Week 2 Prep Questions
Homework Questions from Professor Jacobson:
Nature’s machinery for copying DNA is called polymerase. What is the error rate of polymerase? How does this compare to the length of the human genome. How does biology deal with that discrepancy?
- The error rate of polymerase is 1:10^6. The length of the human genome is 3.2 Gbp. Biology deals with this discrepancy by incorporating proofreading capabilities within the DNA polymerase. Certain DNA polymerases contain 3’ to 5’ exonuclease activity allowing them to remove any incorrect DNA bases. There are also other mismatch repair systems such as the MutS system that detect mismatched DNA bases and fixes them.
How many different ways are there to code (DNA nucleotide code) for an average human protein? In practice what are some of the reasons that all of these different codes don’t work to code for the protein of interest?
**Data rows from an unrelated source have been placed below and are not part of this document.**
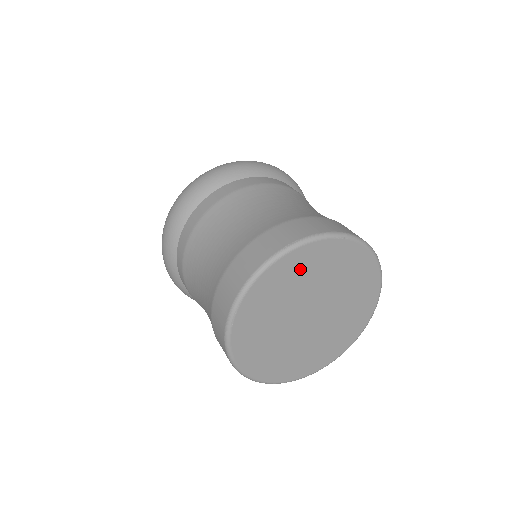
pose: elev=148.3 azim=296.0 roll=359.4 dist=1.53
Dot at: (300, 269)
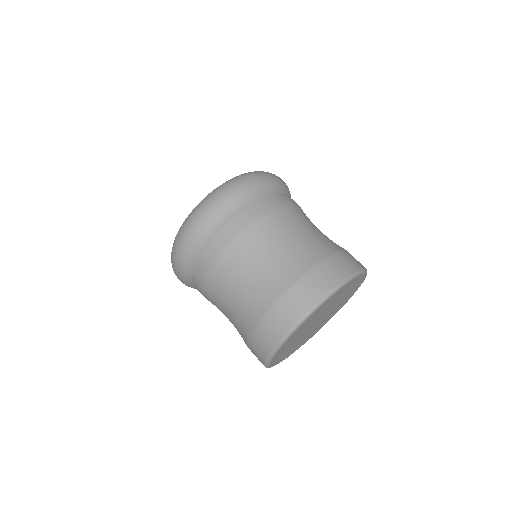
Dot at: (338, 294)
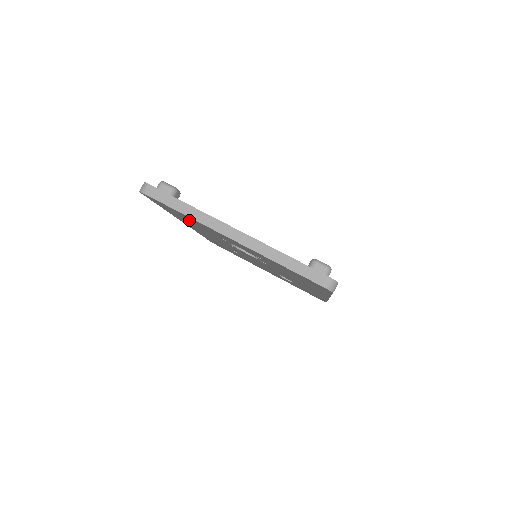
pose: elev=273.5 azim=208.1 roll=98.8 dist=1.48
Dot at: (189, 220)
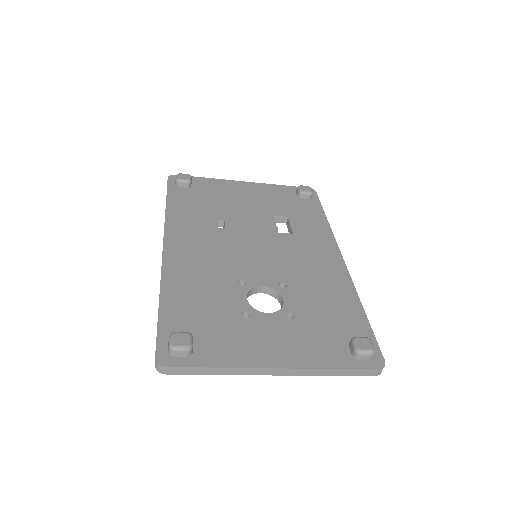
Dot at: occluded
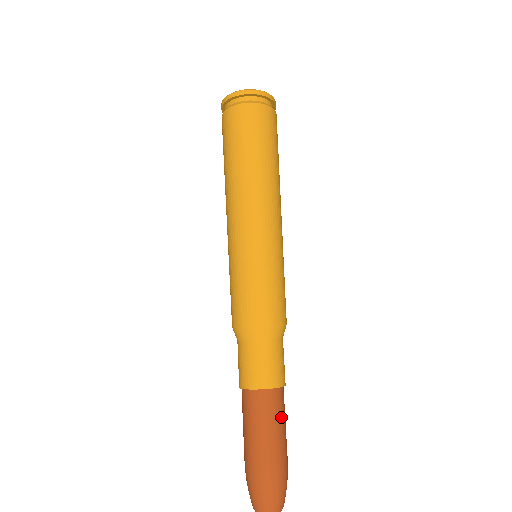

- An average human protein can be encoded by an enormous number of different DNA sequences because most amino acids are specified by multiple codons. Even though DNA sequences could encode the same amino-acid chain, they are not functionally the same because for example, different codons are translated at different speeds due to tRNA abundance.
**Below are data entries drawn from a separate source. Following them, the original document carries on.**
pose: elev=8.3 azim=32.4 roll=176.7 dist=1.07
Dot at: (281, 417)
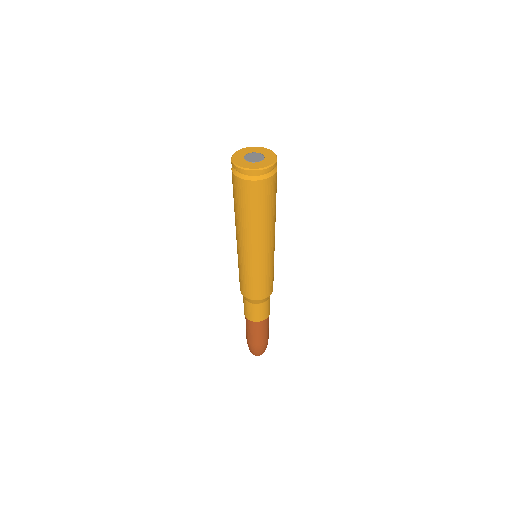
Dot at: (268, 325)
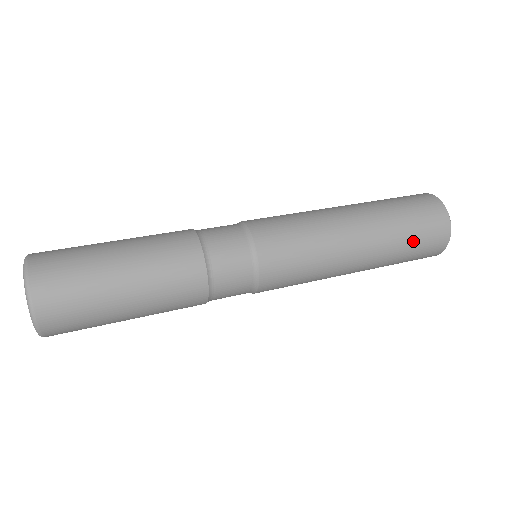
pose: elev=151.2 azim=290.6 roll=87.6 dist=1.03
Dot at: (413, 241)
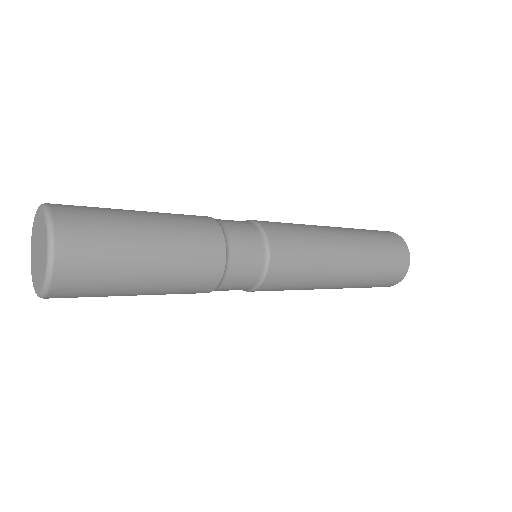
Dot at: (383, 248)
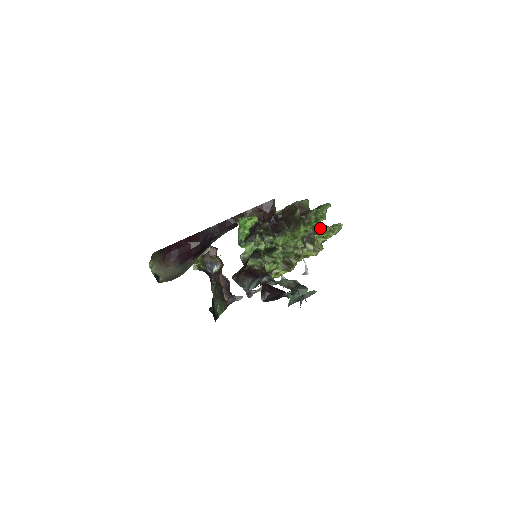
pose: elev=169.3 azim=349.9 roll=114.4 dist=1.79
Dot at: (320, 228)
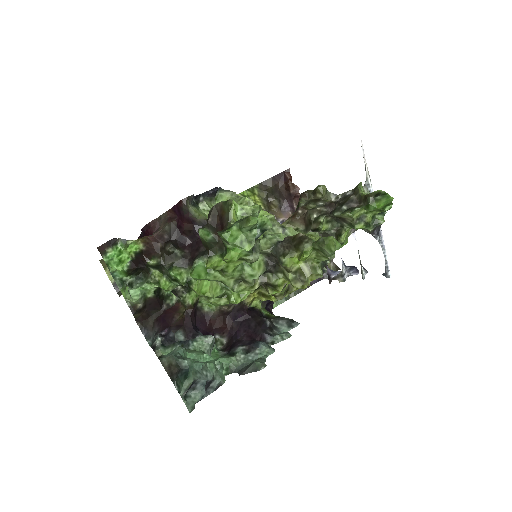
Dot at: (295, 243)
Homework Questions from Dr. LeProust:
- What’s the most commonly used method for oligo synthesis currently?
- Solid-phase syntheis using the phosphoramadite method.
- Why is it difficult to make oligos longer than 200nt via direct synthesis?
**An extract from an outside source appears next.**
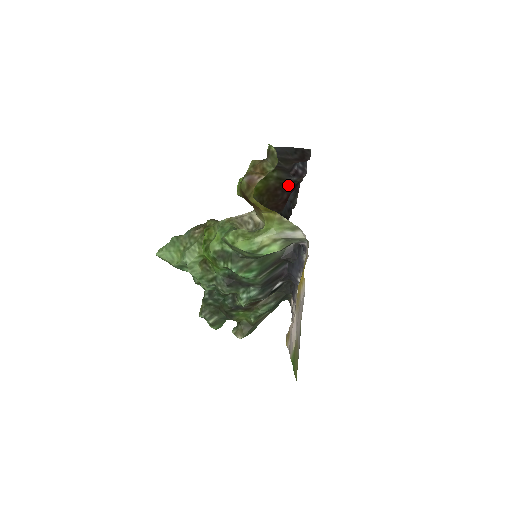
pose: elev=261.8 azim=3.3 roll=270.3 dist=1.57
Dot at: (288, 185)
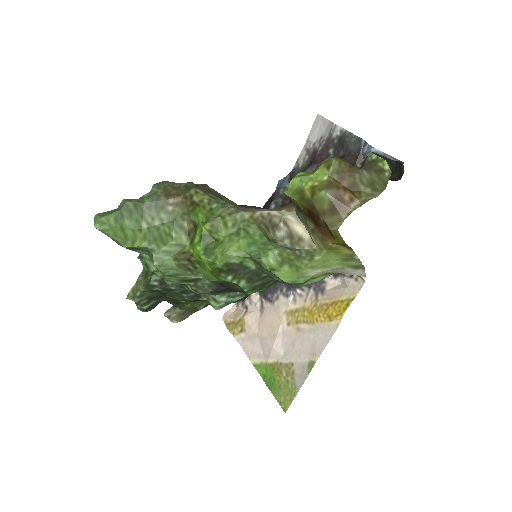
Dot at: occluded
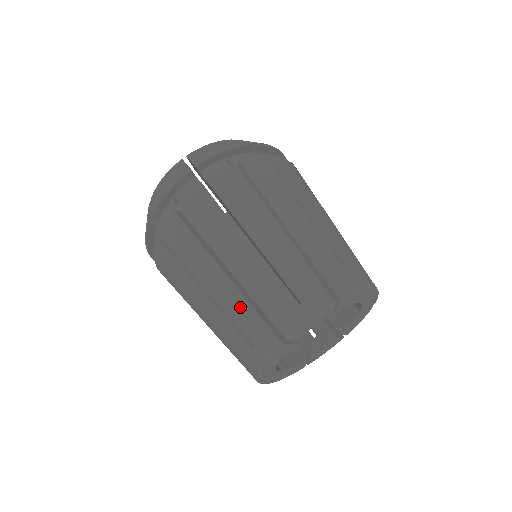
- Each step in the phosphoramadite method has an efficiency of about 99%, which means that even at an oligo length of just 200nt most products will be truncated or contain deletions and therefore not be usable.
- Why can’t you make a 2000bp gene via direct oligo synthesis?
- Once oligos start to reach this length there are issues with the strand starting to fold back on itself as well as the error issue mentioned in the answer to the previous question.
Homework Question from George Church:
What are the 10 essential amino acids in all animals and how does this affect your view of the “Lysine Contingency”?
- Histidine, isoleucine, leucine, lysine, methionine, phenylalanine, threonine, tryptophan, valine, and arganine. Lysine is an essential amino acid which means that it cannot be synthesized by human or other animal cells. Therefore, it has to be obtained from the diet. This means the “Lysine Contingency” that was referenced within the Jurassic Park series makes no sense, as animals already do not synthesize lysine. So this edit would not do anything at all lol.